To register for the event, click UPAA-W AMAVOH Event

Thirty (30) minutes before the show, you will receive via email your viewing link and Q &A webinar details. For further inquiries and questions, please email valueourheritageUPAAW@gmail.com

About the Film

Living in a remote corner of the Philippine islands, Agustin is a tribesman who loves to sing but never had the opportunity to learn to read or write. When his boss cheats him out of his wages seemingly for the thousandth time, 40-year old Agustin decides to enroll in grade one.

Over the next six years, however, Agustin becomes increasingly torn between two realities – the children’s world in school, and the increasingly harsh reality of the world outside. As the needs of his family mount, and as food and money become increasingly scarce, Agustin must decide whether to continue his own quest for self-improvement – or pass the opportunity on to his son.

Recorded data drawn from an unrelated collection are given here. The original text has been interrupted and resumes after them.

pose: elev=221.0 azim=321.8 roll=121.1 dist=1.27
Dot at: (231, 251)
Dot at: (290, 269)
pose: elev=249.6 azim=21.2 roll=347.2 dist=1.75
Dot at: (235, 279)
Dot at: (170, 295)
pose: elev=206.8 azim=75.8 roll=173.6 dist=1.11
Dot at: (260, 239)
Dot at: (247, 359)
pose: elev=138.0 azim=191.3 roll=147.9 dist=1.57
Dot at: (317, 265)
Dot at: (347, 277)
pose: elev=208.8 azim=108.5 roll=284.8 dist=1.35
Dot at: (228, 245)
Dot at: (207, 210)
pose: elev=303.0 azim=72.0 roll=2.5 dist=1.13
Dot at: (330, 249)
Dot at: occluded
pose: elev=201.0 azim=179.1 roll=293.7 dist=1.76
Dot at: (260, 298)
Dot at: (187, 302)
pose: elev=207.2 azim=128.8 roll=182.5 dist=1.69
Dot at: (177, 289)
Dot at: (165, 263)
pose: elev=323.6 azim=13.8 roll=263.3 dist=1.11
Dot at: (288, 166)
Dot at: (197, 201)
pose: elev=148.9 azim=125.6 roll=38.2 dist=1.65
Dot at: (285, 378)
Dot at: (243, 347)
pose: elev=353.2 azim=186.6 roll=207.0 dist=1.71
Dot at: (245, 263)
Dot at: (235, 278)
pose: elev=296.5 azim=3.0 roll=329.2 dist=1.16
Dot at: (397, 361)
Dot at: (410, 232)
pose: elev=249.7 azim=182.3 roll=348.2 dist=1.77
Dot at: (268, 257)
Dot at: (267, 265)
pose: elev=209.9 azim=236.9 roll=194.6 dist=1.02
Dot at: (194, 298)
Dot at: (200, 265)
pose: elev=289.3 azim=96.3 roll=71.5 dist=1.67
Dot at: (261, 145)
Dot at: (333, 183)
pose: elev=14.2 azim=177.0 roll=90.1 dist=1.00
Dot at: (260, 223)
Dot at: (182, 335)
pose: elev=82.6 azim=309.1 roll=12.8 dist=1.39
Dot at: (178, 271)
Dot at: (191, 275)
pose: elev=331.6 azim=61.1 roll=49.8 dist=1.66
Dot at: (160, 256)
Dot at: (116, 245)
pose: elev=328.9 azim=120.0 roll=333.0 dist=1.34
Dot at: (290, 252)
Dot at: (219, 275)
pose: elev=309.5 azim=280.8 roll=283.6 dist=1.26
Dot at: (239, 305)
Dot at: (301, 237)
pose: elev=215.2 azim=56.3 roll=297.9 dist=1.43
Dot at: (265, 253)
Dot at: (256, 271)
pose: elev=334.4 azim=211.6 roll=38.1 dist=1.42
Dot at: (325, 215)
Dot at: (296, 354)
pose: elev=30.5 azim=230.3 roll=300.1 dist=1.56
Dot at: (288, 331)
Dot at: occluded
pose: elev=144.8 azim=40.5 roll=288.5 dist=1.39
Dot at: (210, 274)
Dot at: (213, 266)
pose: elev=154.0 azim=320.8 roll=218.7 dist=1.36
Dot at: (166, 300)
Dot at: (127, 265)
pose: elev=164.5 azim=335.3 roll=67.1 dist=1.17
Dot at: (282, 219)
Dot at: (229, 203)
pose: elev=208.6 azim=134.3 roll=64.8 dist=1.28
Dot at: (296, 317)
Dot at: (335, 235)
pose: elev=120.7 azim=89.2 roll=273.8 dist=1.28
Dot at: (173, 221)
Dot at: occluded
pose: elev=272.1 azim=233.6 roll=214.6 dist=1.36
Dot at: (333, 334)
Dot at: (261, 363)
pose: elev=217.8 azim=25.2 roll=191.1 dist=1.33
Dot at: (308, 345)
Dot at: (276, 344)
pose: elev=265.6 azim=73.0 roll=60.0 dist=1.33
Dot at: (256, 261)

Filmed and told in an immersive style, the film invites the audience to hope and dream with Agustin, and to understand the harsh reality that makes his optimism — and the optimism of many indigenous in his situation — ultimately so fragile.

About the Filmmaker

After graduating from the University of the Philippines with a degree in Film, Grace Pimentel Simbulan received a grant from the European Union as part of their project entitled “In Defense of Land and Life: Addressing Human Rights Concerns of Indigenous Peoples in Resource Conflict Areas” to produce a mid-length documentary film. As a follow-up to this project, she immersed herself in the same community for more than eight years while producing the feature-length documentary film A is for Agustin.

The experience and knowledge she obtained through her years in the indigenous community became her driving force in pursuing a master’s degree at the University of Wisconsin-Madison where her research focuses on the various forces affecting indigenous groups in Southeast Asia.